[Start of section]

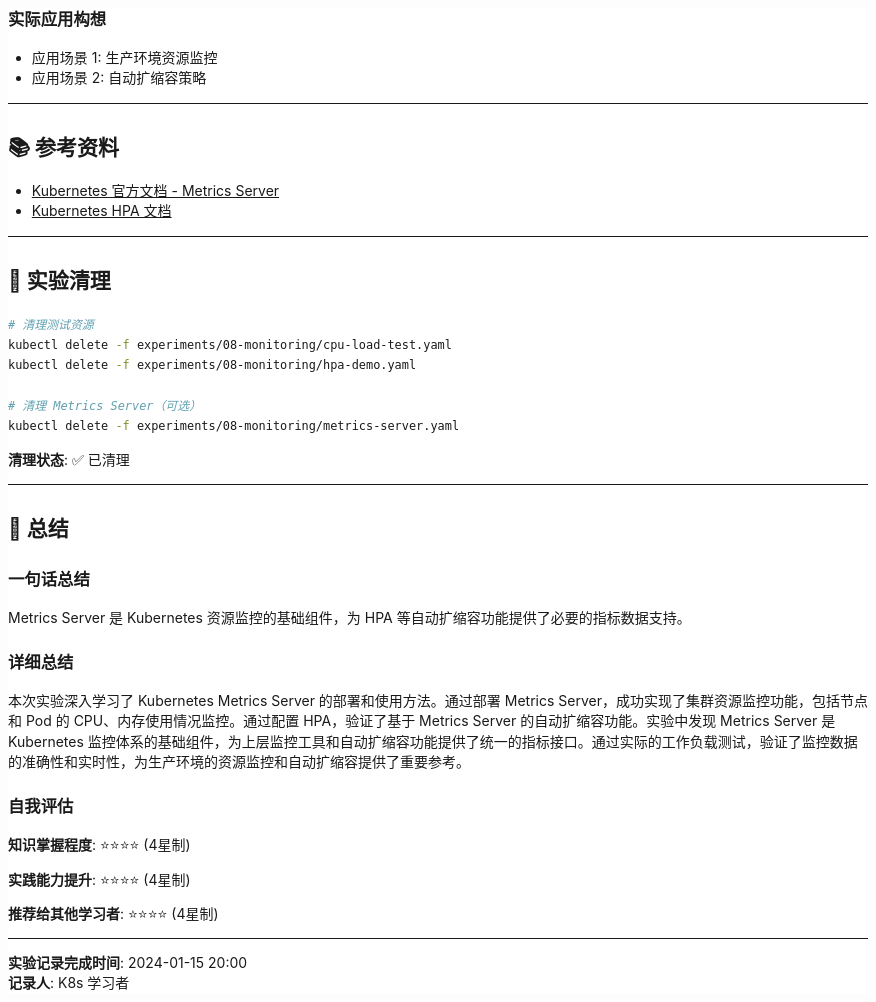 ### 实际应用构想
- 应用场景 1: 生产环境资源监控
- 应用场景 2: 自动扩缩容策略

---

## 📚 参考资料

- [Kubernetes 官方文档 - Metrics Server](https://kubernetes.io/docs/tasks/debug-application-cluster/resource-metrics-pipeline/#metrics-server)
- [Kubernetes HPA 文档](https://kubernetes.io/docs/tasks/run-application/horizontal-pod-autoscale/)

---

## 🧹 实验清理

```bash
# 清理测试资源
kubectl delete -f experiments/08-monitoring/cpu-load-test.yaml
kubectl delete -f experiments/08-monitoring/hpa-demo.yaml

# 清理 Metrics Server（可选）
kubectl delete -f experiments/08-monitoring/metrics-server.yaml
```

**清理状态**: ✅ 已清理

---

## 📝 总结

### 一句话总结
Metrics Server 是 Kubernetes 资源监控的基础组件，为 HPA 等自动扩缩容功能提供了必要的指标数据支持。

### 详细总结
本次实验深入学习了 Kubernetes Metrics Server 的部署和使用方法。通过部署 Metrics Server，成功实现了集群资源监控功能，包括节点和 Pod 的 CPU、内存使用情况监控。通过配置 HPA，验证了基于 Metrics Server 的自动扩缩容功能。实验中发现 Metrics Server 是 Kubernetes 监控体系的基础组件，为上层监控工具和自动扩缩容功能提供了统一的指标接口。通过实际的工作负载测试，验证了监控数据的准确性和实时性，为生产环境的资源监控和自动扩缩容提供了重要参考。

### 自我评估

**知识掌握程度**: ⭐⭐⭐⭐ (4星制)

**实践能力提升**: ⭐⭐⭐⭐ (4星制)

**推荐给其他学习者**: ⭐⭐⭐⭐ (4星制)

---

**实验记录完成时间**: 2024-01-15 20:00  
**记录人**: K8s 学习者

[End of section]

### Directions
Lines from the one containing "本次实验深入学习了 Kubernetes Metrics" through the end of the data above must be written out exactly, and no other lines are needed.

### Reply to the task
本次实验深入学习了 Kubernetes Metrics Server 的部署和使用方法。通过部署 Metrics Server，成功实现了集群资源监控功能，包括节点和 Pod 的 CPU、内存使用情况监控。通过配置 HPA，验证了基于 Metrics Server 的自动扩缩容功能。实验中发现 Metrics Server 是 Kubernetes 监控体系的基础组件，为上层监控工具和自动扩缩容功能提供了统一的指标接口。通过实际的工作负载测试，验证了监控数据的准确性和实时性，为生产环境的资源监控和自动扩缩容提供了重要参考。

### 自我评估

**知识掌握程度**: ⭐⭐⭐⭐ (4星制)

**实践能力提升**: ⭐⭐⭐⭐ (4星制)

**推荐给其他学习者**: ⭐⭐⭐⭐ (4星制)

---

**实验记录完成时间**: 2024-01-15 20:00  
**记录人**: K8s 学习者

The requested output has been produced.